O planeamento familiar foi um dos aspectos em que Mónica Ferro, que dirige a representação regional do Fundo das Nações Unidas para a População, em Genebra, mais enfatizou, durante a conferência. À MAGG, comentou só ter chegado aonde chegou profissionalmente porque teve acesso à educação e saúde sexual e reprodutiva. “Eu pude decidir quando queria ter filhos. E isto é transformador na vida destas raparigas. Uma menina que é casada cedo de mais e que não pode decidir se e quando é que quer ter filhos parte de um patamar tão baixo que não consegue atingir a dignidade”.
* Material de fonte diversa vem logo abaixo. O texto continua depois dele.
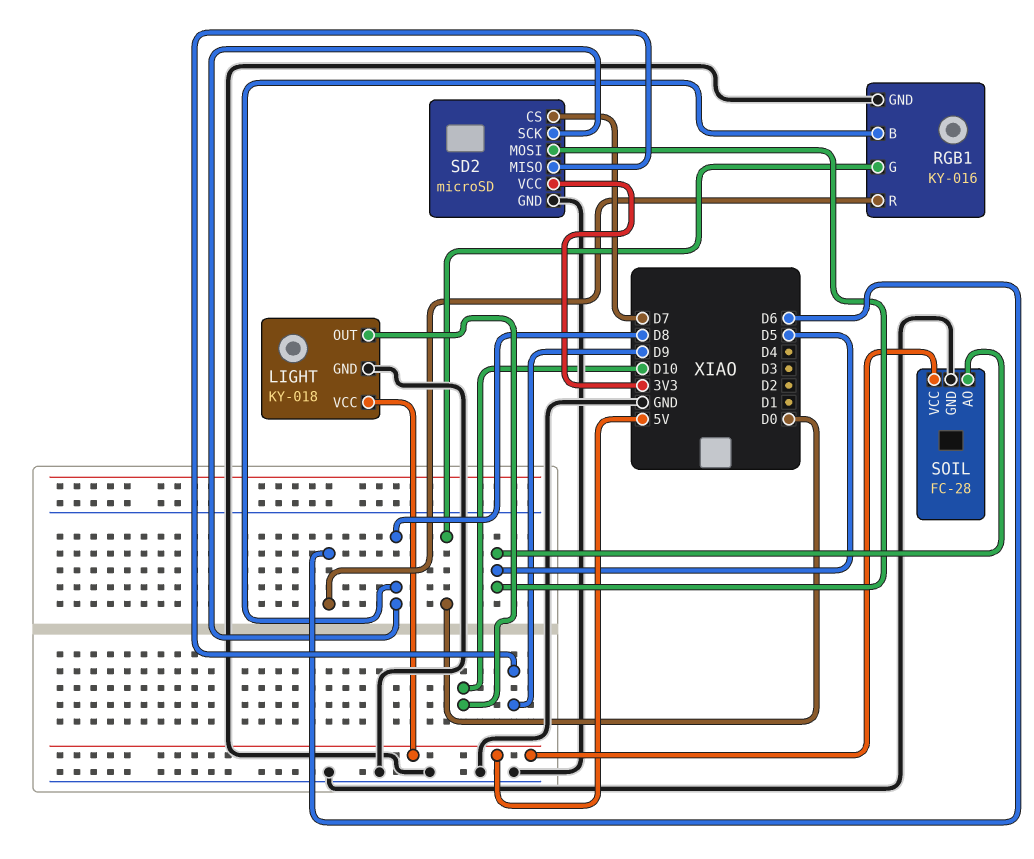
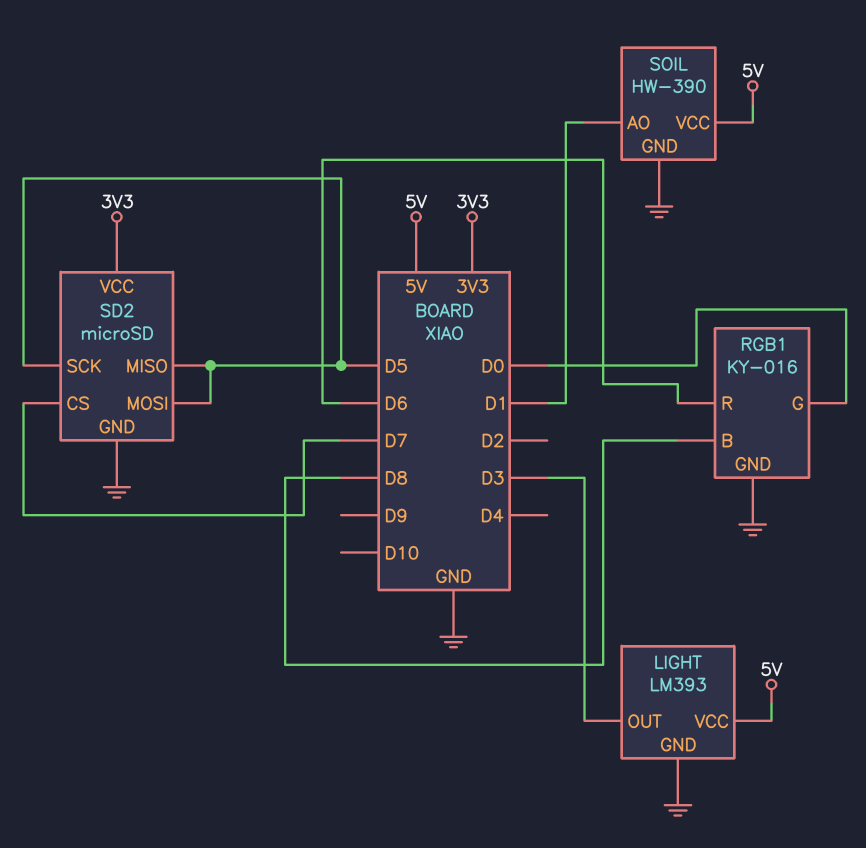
LIGHT: KY-018 -> LM393
LIGHT pin OUT: D10 -> D3
SD2 pin MISO: D9 -> D5
SD2 pin SCK: D8 -> D5
SOIL: FC-28 -> HW-390
SOIL pin AO: D5 -> D1

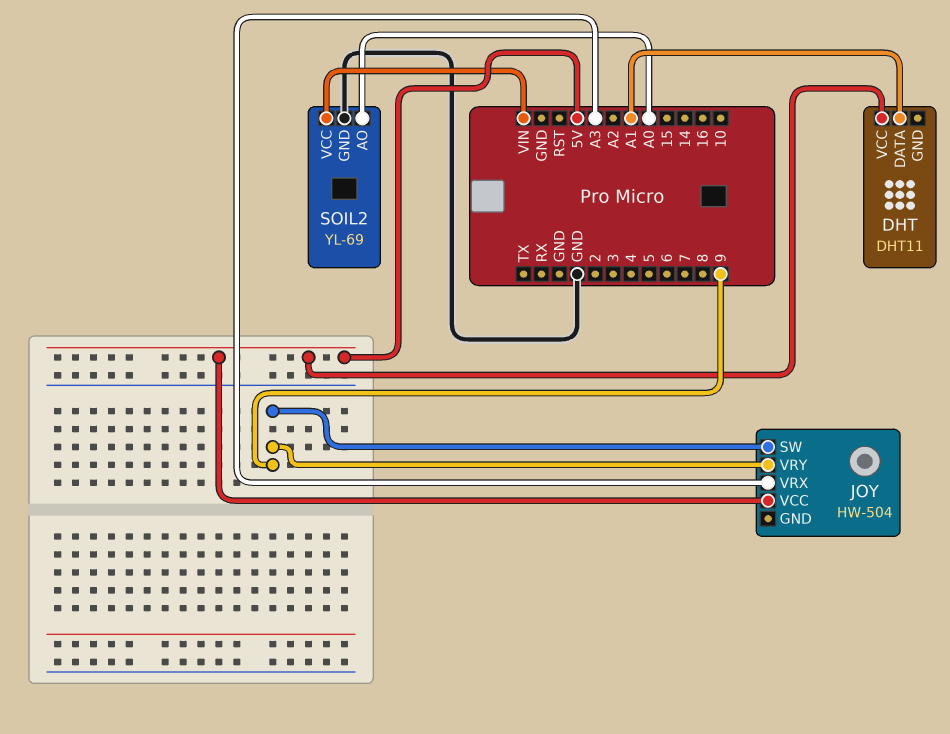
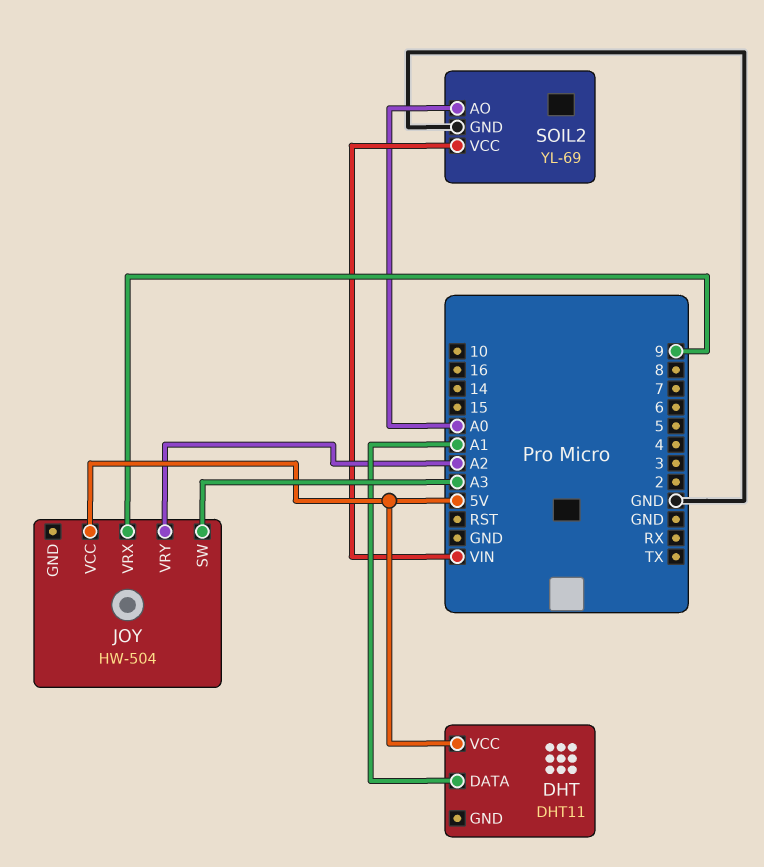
JOY pin SW: 9 -> A3
JOY pin VRX: A3 -> 9
JOY pin VRY: 9 -> A2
A portuguesa sublinha que “alguém que tem acesso ao planeamento familiar , quer individual quer em casais, vai poder decidir se quer constituir família, quando e qual o espaçamento entre as gravidezes. Isto permite às mulheres ficar mais tempo na escola, completar mais anos de educação e ter um emprego remunerado. Nós sabemos que nas nossas sociedades quem não tem um emprego remunerado não é contado, quem não conta para o PIB não é tido em conta. E quem não tem um emprego remunerado não tem lugar no espaço cívico, não tem voz política, e a saúde é uma decisão política, e por isso as mulheres têm que estar no espaço público para poderem participar também na tomada de decisões sobre a sua vida”.

Mónica Ferro sublinhou ainda que “todos os dias morrem 300 mulheres por causas ligadas à gravidez, ao parto e aos pós-parto. E que 99% dessas mortes acontecem no mundo em desenvolvimento.  E se nós sabemos como evitar estas mortes maternas o mundo não nos vai perdoar se não o fizermos”.

A verdade é que sabemos como as evitar, como bem frisou Jerker Liljestrand, responsável pelo programa de saúde materna, de recém-nascidos e de crianças da Fundação Bill&Melinda Gates. “Dispomos de armas para combater a mortalidade materna”, referiu o sueco, dando o exemplo de um equipamento que custa 4 dólares e que evita 97% das mortes devido a hemorragias pós-parto, uma das principais causas de morte.

O ginecologista e obstetra que trabalhou em 30 países, incluindo Moçambique, destacou o impacto que a morte da mãe tem numa família, dizendo que “quando, dois anos depois de a mãe ter morrido, voltamos a uma família, vemos que esta desapareceu. A mortalidade dos filhos até aos 10 anos aumenta 80% com a morte da mãe”.

“Temos que salvar as mulheres da morte maternal”, considera o médico que esteve na OMS e no Banco Mundial. É que, afirmou, “as mulheres seguram metade do céu”.